SEATTLE—At the SUPERCOMPUTING 2011 show here Tuesday (Nov. 15), Intel Corp. showed off its 22-nm "Knight's Corner" co-processor compute accelerator, boasting over 50 cores and delivering a purported one teraflops of double precision floating point performance, outstripping Nvidia’s Tesla 2090 accelerator.
Showing off the very first silicon available, Intel’s Rajeeb Hazra, general manager of technical computing at the Intel datacenter and connected systems group said the single 1TFLOP/s chip was the equivalent of the entire AsciiRed system built back in 1997, consisting of 9298 Pentium II Xeon processors.
That system made up 72 cabinets of computing power.
“That was a very proud day for us, but today we can get a teraflop of sustained double precision performance in one 3-D tri-gate 22-nm chip running Linux,” said Hazra adding, “It’s not on Powerpoint, it’s a real chip, we have it in our labs and it’s working.”
Intel later showed off a makeshift system running the chip to select press, though very few additional specs were given out.
“We don’t know of any other mainstream architecture chip with this kind of performance,” said Hazra, explaining that the main benefits lay in the extreme programmability of the chip.
“The programming model story is clear to us,” he said noting that all the software tools being used on Xeons today would be able to scale to Knight’s Corner with minimal effort, giving Intel an advantage over rivals like Nvidia, which requires code to be adapted and ported before being accelerated on a GPU.
Intel’s MIC architecture also has the advantage of having been specifically designed to process highly parallel workloads, said Hazra.
“It’s a significant day. We are so excited about taking this architecture to market,” he said.
In addition, Hazra spoke briefly about Intel’s exascale efforts, saying the firm had set itself a firm goal of reaching the target by 2018, within a 20MW power envelope. To do so, he said, however, would require a large amount of investment and partnership.
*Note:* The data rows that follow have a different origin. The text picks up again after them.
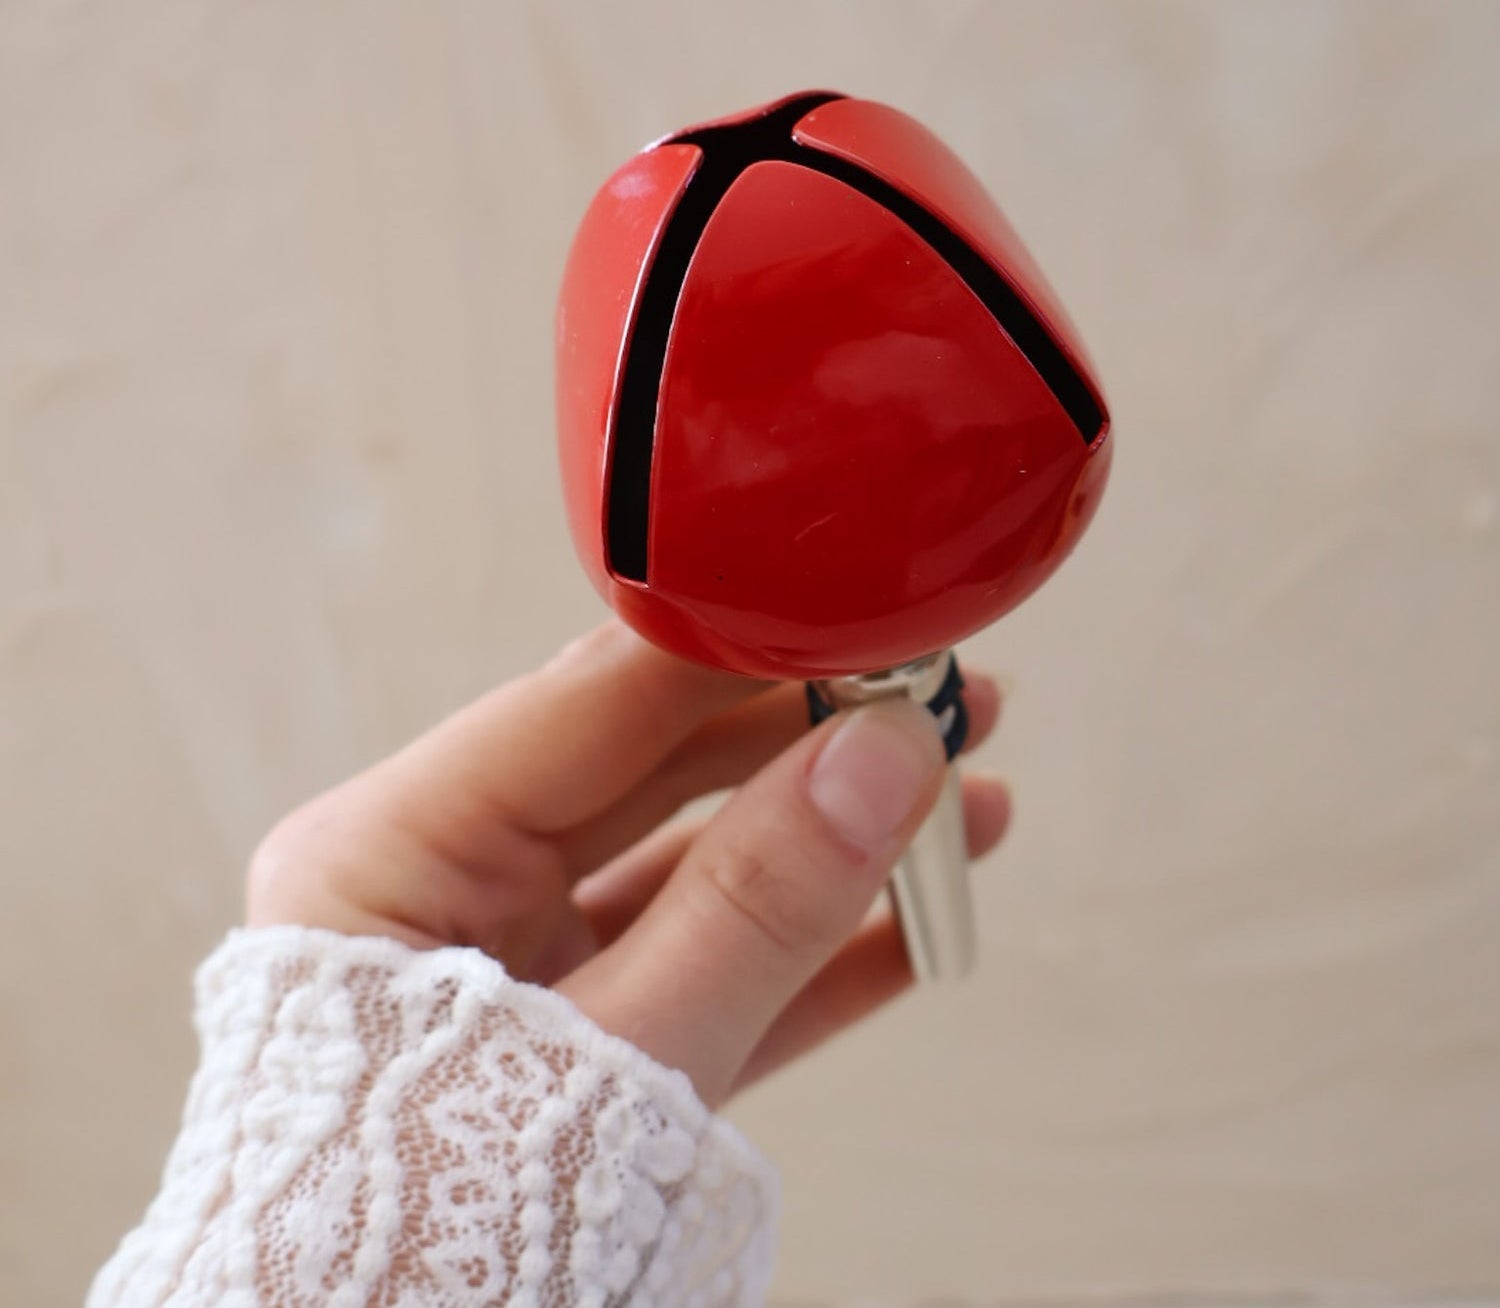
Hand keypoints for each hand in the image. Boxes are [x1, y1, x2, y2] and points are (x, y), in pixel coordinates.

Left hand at [247, 621, 1010, 1106]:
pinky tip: (917, 922)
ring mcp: (515, 968)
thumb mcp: (614, 1063)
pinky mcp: (577, 1042)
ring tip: (962, 797)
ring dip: (832, 842)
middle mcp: (446, 891)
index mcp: (393, 853)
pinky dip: (812, 952)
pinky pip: (703, 972)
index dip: (739, 652)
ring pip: (695, 870)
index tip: (859, 620)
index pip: (589, 699)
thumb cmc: (430, 1243)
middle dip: (806, 738)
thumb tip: (882, 757)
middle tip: (933, 700)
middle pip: (653, 770)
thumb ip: (750, 908)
“It’s not just a question of money, it’s a question of getting the right brains and eyes looking at solving the issues,” he said.
The ratio of brand advocacy to informed commentary seems extraordinarily high in many of the sentiments above.
Knights Corner gets most of those flops from a very wide SIMD micro-architecture. I happen to really LIKE SIMD micro-arches, and have done quite a lot of programming for them, and from what I see of the nLRBI (that's what the instruction set was called when the device was "Larrabee") it appears to be a very-well thought out SIMD ISA, far better than SSE.
But the claim that ordinary "scalar" procedural programs written in C, Fortran etc are automatically going to be accelerated to Tflops ... simply isn't so.
If you can't exploit the SIMD width efficiently ... its a 2-issue x86 core which isn't all that different from Atom. It's the SIMD extensions that make this design "powerful." Auto-vectorizing compilers haven't lived up to the hype so far (for any microarch ... GPGPUs included).
AMD advocacy is misplaced here, because so far as I know, AMD isn't trying to compete in specialized HPC processors and/or adjunct accelerators. The competition is IBM with its spectrum of Cell/Power7/BlueGeneQ processors, and to some extent the nVidia Kepler+ARM initiative.
It's going to be an interesting competition ... I wouldn't make any predictions of success. Folks should remember that both Cell and Power7 have successively not "conquered the HPC world," and for those thinking that Intel has avoided such experiences .. remember Itanium? Or for that matter that Knight's Corner is an updated Larrabee?
My engineering career began in 1970 and I was using the 8086 in 1976. It's always somewhat of an odd feeling to still see the x86 label being referenced. I would never have imagined it back then. Kudos to Intel for sustaining the product line.